Mission & History
We encourage cooperation among landowners, government agencies, private organizations, and elected officials to improve natural resources thereby ensuring an adequate natural resource base for present and future generations.
We believe that knowledge, peer involvement, cooperation, and incentives are the best methods to improve soil and water resources.
The 1930’s Dust Bowl soil erosion crisis brought national attention to the importance of soil conservation. In Idaho, 1934 brought extreme drought, 56% of normal water supply, and 25% of the state had lost more than ¾ of its topsoil. Congress unanimously declared soil conservation a national policy priority. However, it became clear that the country-wide adoption of conservation practices would only be possible if communities worked together to solve the specific problems that each area faced. Conservation districts were initially formed by farmers and ranchers who wanted to come together to solve soil erosion and irrigation issues in their districts.
VSWCD has implemented natural resource conservation programs and provided assistance to local landowners since 1957. The District provides technical, financial, and educational assistance to private landowners and our community partners to help conserve soil, water, air, plant, and animal resources. All of our information is free-of-charge. The District is funded by a combination of local and state monies. Demands on soil, water, and other natural resources in Valley County are compounding and becoming more complex today than when the we organized in 1957. Over the years, our programs have adapted to meet the needs created by changing land uses, a growing population, and recreation industry.

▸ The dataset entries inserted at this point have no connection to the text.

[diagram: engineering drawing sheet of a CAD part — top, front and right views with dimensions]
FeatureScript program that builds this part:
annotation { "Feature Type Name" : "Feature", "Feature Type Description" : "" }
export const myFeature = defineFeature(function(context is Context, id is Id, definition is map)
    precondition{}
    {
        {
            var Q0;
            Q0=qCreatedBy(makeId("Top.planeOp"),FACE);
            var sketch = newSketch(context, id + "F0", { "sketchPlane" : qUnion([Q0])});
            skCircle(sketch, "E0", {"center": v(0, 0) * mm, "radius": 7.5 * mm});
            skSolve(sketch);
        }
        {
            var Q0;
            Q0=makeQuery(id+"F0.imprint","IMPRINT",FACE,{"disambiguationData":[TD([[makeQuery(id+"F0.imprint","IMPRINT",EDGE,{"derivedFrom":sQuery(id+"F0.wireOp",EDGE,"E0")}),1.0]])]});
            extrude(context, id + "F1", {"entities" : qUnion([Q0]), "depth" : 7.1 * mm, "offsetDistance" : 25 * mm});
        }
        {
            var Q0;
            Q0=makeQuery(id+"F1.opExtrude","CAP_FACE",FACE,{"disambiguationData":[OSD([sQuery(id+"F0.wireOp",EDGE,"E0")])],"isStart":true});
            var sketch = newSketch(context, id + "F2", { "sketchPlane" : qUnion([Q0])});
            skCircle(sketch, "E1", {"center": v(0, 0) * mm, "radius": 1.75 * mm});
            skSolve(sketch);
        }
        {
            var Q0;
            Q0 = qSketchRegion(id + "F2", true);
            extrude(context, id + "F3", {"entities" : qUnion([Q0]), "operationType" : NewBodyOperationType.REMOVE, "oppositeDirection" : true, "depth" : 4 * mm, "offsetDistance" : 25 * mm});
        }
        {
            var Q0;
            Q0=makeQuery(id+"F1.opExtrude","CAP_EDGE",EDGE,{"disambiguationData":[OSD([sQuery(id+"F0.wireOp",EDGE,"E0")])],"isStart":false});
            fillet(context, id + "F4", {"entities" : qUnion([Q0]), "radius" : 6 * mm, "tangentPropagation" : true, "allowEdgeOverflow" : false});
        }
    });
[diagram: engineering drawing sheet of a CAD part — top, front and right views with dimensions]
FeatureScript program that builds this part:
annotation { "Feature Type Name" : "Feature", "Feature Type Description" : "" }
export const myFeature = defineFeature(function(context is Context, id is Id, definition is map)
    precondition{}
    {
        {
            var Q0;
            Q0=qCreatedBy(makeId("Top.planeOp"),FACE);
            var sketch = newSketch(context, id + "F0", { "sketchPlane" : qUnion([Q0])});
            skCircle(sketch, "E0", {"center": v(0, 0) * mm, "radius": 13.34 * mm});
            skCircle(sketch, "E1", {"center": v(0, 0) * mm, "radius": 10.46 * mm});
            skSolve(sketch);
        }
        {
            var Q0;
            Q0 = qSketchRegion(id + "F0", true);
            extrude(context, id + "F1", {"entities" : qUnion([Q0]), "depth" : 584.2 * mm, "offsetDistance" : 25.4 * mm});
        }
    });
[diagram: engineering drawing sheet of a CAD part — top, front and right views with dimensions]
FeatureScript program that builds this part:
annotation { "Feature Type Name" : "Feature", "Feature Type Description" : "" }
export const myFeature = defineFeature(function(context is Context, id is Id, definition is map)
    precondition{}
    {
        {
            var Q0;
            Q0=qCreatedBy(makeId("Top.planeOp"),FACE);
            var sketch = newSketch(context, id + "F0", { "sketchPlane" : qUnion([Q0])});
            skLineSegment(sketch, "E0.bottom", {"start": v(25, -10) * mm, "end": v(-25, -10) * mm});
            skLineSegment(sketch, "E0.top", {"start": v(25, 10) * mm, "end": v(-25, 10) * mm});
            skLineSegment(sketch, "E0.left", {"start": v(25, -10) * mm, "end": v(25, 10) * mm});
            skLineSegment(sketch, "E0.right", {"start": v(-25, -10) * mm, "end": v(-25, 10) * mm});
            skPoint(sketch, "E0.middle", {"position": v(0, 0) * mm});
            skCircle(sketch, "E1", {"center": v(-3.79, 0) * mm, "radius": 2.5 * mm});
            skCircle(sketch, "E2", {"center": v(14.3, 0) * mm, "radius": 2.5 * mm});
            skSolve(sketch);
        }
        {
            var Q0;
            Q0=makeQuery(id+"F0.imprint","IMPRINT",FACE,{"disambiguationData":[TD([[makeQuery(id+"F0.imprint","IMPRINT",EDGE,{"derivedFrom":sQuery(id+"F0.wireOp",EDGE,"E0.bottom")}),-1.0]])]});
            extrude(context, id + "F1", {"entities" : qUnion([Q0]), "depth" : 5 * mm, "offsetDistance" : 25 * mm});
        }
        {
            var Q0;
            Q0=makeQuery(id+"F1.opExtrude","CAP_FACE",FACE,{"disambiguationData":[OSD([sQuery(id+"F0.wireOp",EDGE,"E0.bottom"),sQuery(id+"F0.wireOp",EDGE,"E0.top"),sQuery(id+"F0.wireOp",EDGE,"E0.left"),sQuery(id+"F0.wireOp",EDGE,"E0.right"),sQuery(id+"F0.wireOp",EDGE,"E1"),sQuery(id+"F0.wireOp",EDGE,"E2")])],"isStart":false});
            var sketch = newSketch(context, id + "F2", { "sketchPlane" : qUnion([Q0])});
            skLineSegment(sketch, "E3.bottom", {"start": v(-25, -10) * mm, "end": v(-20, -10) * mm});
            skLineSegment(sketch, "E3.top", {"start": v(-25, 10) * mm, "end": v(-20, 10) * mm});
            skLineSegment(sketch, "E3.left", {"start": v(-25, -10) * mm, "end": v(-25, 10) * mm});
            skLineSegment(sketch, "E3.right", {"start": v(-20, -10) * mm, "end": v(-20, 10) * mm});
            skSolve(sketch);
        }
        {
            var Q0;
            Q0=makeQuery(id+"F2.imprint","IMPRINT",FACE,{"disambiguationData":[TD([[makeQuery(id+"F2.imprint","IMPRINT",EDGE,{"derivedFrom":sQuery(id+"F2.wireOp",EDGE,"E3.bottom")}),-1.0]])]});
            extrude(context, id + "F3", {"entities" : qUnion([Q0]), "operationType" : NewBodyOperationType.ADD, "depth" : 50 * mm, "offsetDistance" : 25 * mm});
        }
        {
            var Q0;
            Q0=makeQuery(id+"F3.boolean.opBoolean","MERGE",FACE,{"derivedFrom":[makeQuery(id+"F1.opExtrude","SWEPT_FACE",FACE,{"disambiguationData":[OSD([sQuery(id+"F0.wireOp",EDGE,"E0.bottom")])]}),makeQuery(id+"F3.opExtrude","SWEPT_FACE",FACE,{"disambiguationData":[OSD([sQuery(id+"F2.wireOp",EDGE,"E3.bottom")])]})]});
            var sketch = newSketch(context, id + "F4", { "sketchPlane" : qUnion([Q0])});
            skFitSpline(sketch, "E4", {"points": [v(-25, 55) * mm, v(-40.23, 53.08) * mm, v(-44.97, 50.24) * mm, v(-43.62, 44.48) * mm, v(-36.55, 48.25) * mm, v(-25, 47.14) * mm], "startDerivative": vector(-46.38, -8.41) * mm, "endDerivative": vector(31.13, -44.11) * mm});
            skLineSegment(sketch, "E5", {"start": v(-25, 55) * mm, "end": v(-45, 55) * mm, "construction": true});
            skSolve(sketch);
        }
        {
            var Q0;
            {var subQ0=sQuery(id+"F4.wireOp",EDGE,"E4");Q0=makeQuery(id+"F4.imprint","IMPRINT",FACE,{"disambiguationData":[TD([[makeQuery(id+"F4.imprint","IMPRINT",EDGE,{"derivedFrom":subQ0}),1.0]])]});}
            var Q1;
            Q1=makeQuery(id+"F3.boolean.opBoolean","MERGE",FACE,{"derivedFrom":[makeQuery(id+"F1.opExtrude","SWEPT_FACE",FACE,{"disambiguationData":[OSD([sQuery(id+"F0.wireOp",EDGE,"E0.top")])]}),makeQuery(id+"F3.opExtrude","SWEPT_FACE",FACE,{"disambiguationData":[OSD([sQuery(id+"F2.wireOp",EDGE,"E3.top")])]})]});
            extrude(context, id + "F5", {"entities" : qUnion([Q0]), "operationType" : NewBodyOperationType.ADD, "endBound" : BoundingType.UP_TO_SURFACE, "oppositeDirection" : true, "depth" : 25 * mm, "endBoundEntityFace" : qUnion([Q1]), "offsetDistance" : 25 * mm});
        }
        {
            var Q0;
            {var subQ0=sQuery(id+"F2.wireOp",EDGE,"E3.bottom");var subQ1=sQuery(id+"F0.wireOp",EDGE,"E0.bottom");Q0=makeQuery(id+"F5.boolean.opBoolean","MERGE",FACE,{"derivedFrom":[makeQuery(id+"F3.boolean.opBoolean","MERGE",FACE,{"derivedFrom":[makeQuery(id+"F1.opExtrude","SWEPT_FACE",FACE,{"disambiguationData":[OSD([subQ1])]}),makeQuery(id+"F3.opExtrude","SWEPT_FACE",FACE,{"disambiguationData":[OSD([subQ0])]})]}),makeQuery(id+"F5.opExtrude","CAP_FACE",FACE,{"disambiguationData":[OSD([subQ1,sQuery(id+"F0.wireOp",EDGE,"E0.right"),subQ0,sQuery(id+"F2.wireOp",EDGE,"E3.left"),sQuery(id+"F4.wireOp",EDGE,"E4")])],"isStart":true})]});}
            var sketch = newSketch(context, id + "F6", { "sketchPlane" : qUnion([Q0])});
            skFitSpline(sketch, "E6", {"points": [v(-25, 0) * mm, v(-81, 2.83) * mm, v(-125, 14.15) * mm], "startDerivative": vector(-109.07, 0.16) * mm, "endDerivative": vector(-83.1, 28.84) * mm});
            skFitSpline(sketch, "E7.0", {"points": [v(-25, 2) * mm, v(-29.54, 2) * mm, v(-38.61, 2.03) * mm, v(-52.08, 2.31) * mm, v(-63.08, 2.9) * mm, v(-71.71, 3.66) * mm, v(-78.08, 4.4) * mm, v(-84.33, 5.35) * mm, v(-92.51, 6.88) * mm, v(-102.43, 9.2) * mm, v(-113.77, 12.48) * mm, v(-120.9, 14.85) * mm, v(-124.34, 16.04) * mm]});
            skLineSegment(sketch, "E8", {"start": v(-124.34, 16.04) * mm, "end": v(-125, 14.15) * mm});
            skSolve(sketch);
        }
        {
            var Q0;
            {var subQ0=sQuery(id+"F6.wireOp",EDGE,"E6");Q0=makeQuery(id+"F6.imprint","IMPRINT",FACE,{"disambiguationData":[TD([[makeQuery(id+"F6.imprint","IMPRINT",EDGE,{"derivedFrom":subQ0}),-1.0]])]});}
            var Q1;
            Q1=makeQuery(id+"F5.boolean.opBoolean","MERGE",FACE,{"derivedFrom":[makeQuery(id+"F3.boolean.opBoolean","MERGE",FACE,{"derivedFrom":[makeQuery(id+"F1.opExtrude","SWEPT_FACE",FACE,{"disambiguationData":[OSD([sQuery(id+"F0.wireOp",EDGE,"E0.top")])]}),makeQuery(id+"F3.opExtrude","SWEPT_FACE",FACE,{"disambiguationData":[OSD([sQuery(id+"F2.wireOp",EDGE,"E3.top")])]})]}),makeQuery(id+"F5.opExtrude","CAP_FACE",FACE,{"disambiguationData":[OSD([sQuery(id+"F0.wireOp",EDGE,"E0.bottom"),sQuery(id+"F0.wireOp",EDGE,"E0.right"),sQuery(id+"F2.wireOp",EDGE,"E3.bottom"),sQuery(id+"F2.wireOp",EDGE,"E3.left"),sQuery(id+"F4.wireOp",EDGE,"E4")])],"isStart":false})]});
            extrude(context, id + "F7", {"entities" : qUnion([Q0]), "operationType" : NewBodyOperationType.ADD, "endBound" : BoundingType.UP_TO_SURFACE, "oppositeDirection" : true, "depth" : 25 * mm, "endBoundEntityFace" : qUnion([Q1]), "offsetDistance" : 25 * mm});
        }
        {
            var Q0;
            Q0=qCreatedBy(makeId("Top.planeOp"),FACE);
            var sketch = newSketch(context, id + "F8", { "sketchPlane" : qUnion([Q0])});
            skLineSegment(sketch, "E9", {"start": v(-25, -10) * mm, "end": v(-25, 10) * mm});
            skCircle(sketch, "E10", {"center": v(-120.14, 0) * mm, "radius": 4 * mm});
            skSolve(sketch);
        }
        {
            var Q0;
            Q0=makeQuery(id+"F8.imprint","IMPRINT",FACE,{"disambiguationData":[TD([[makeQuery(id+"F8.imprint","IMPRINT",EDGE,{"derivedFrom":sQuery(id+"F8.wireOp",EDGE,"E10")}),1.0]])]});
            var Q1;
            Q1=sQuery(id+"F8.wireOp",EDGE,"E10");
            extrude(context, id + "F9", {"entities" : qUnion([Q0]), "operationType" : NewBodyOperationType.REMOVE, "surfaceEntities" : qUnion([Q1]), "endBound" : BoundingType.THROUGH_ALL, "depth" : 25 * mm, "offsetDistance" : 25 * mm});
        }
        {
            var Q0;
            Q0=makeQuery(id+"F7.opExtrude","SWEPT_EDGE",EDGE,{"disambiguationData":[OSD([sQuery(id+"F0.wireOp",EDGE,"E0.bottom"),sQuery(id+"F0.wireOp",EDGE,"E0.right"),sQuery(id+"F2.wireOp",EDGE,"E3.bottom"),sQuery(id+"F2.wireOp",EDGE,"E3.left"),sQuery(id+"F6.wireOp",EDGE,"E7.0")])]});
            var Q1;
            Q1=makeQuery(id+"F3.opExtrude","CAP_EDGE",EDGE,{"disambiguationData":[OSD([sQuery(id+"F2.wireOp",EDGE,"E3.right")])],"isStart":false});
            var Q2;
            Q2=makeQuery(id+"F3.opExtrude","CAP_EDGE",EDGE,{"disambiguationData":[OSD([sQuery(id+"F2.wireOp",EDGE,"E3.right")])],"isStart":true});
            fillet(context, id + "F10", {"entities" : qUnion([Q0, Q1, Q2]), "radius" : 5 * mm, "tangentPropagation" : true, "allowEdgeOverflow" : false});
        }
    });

While the District still provides support to farmers and ranchers, Valley County was “discovered” during the 1970s, and the number of farms decreased while the population of the county increased by 55%. It became clear that a voice for conservation was needed to ensure proposed developments considered soil and water quality in their plans. Since the 1980s the VSWCD has worked with the county’s Planning and Zoning Commission to provide natural resource input on proposed developments.
Since the 1970s, VSWCD has been addressing declining lake and reservoir water quality, its risks to livestock, and the increasing frequency of harmful algal blooms. VSWCD partners with federal, state, and local organizations and private landowners to implement water quality improvements in our streams, rivers, and lakes. While continuing to help farmers, ranchers, and private landowners stabilize streambanks, install center pivots, and build riparian and livestock fencing, the district helps gather and compile data for various watershed management plans for our local waterways. The North Fork Payette River Watershed Coalition is a way to accelerate this work by efficiently identifying and coordinating water quality efforts across the watershed.